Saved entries
== Segment start ==

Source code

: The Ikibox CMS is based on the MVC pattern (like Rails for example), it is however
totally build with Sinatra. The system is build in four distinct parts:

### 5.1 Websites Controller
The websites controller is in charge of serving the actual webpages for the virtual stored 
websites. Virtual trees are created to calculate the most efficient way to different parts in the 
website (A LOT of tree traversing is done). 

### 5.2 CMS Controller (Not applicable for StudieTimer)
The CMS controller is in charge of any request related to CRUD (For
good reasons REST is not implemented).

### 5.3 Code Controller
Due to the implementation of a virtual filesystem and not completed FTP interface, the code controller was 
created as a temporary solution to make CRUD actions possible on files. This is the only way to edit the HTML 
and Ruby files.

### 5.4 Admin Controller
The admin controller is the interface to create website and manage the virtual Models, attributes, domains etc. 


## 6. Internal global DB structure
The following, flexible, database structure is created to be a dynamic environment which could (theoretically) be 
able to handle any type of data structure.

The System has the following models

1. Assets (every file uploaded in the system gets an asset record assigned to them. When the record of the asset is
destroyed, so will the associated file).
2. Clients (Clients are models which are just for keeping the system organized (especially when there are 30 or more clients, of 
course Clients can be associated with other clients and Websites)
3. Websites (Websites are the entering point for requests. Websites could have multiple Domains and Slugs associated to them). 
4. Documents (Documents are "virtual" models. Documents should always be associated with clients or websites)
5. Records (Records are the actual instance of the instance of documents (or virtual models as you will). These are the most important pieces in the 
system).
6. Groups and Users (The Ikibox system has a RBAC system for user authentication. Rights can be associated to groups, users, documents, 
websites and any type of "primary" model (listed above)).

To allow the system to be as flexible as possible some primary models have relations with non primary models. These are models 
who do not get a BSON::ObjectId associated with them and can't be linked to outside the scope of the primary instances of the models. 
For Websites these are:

== Segment end ==

Copy the lines above word for word, from the line with "1. Assets (every" up to and including the last line of the saved entries.

* Response area
1. Assets (every file uploaded in the system gets an asset record assigned to them. When the record of the asset is
destroyed, so will the associated file).
2. Clients (Clients are models which are just for keeping the system organized (especially when there are 30 or more clients, of 
course Clients can be associated with other clients and Websites)
3. Websites (Websites are the entering point for requests. Websites could have multiple Domains and Slugs associated to them). 
4. Documents (Documents are "virtual" models. Documents should always be associated with clients or websites)
5. Records (Records are the actual instance of the instance of documents (or virtual models as you will). These are the most important pieces in the 
system).
6. Groups and Users (The Ikibox system has a RBAC system for user authentication. Rights can be associated to groups, users, documents, 
websites and any type of "primary" model (listed above)).

To allow the system to be as flexible as possible some primary models have relations with non primary models. These are models 
who do not get a BSON::ObjectId associated with them and can't be linked to outside the scope of the primary instances of the models. 
For Websites these are:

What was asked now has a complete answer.